-- INSTRUCTIONS TO FOLLOW --
Omitting all images, give the entries that follow again exactly as they read.

-- INPUT RECORDS --
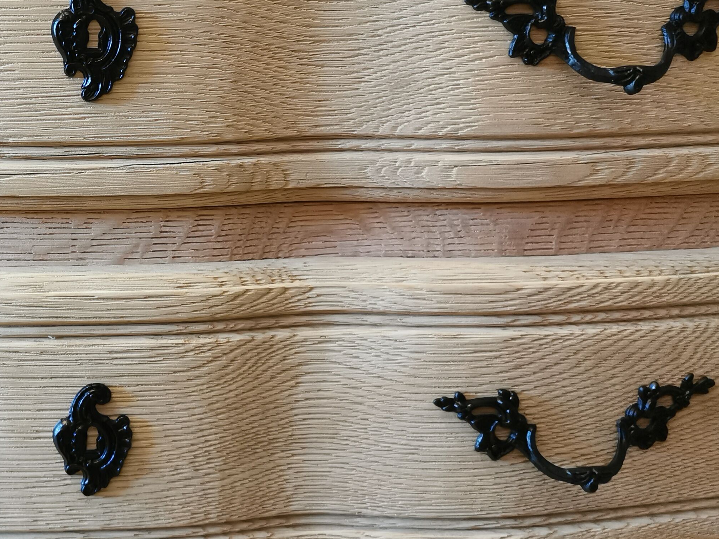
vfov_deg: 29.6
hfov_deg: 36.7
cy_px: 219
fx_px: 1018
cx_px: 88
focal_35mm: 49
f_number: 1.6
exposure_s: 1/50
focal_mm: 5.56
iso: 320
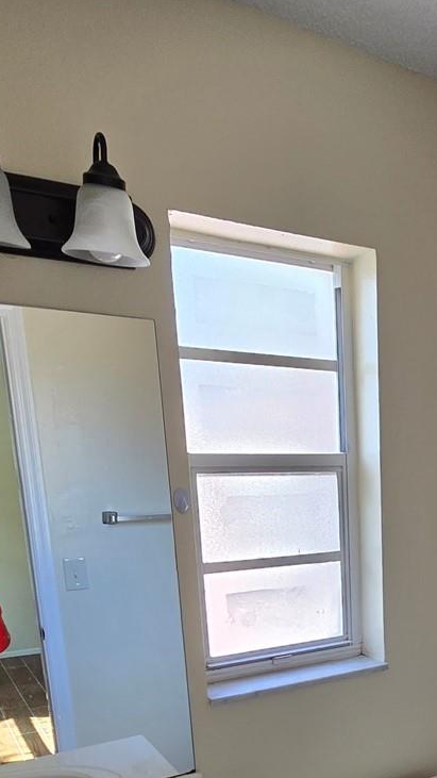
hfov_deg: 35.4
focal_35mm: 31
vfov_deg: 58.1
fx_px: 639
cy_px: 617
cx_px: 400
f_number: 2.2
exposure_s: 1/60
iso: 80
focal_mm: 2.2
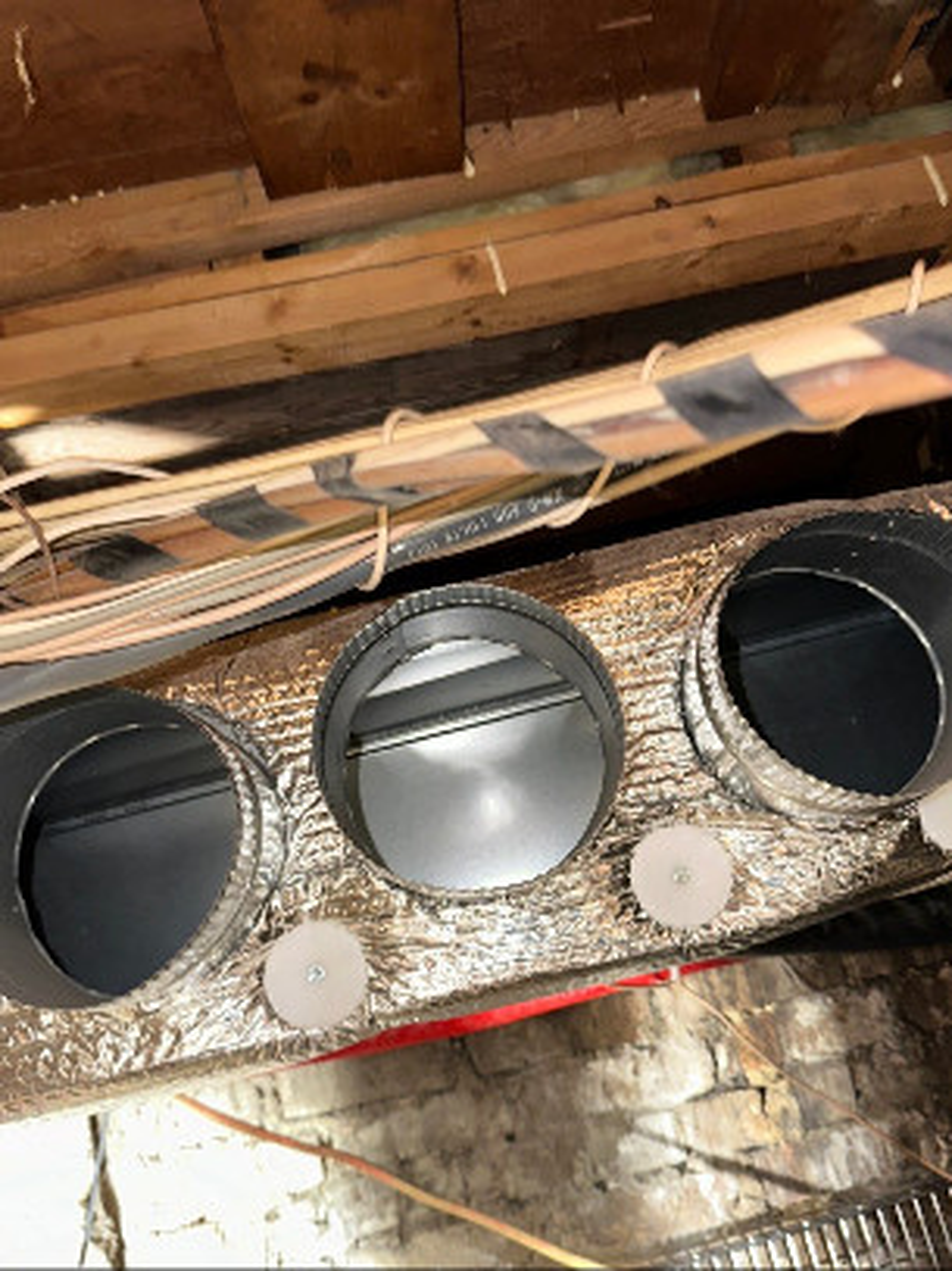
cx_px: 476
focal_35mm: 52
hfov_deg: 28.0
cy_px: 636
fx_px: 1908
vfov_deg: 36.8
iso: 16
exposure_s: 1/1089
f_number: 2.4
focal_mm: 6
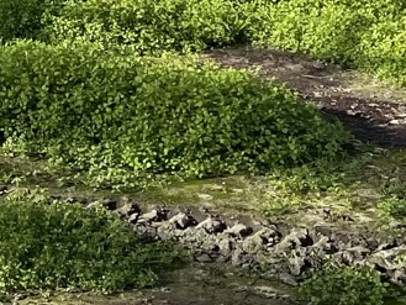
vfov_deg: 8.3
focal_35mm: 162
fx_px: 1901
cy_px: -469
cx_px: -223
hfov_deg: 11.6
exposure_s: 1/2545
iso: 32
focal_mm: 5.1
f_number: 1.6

-- SOLUTION --
vfov_deg: 29.6
hfov_deg: 36.7
cy_px: 219
fx_px: 1018
cx_px: 88
focal_35mm: 49
f_number: 1.6
exposure_s: 1/50
focal_mm: 5.56
iso: 320
hfov_deg: 35.4
focal_35mm: 31
vfov_deg: 58.1
fx_px: 639
cy_px: 617
cx_px: 400
f_number: 2.2
exposure_s: 1/60
iso: 80
focal_mm: 2.2
cx_px: 476
focal_35mm: 52
hfov_deg: 28.0
cy_px: 636
fx_px: 1908
vfov_deg: 36.8
iso: 16
exposure_s: 1/1089
f_number: 2.4
focal_mm: 6
vfov_deg: 8.3
focal_35mm: 162
fx_px: 1901
cy_px: -469
cx_px: -223
hfov_deg: 11.6
exposure_s: 1/2545
iso: 32
focal_mm: 5.1
f_number: 1.6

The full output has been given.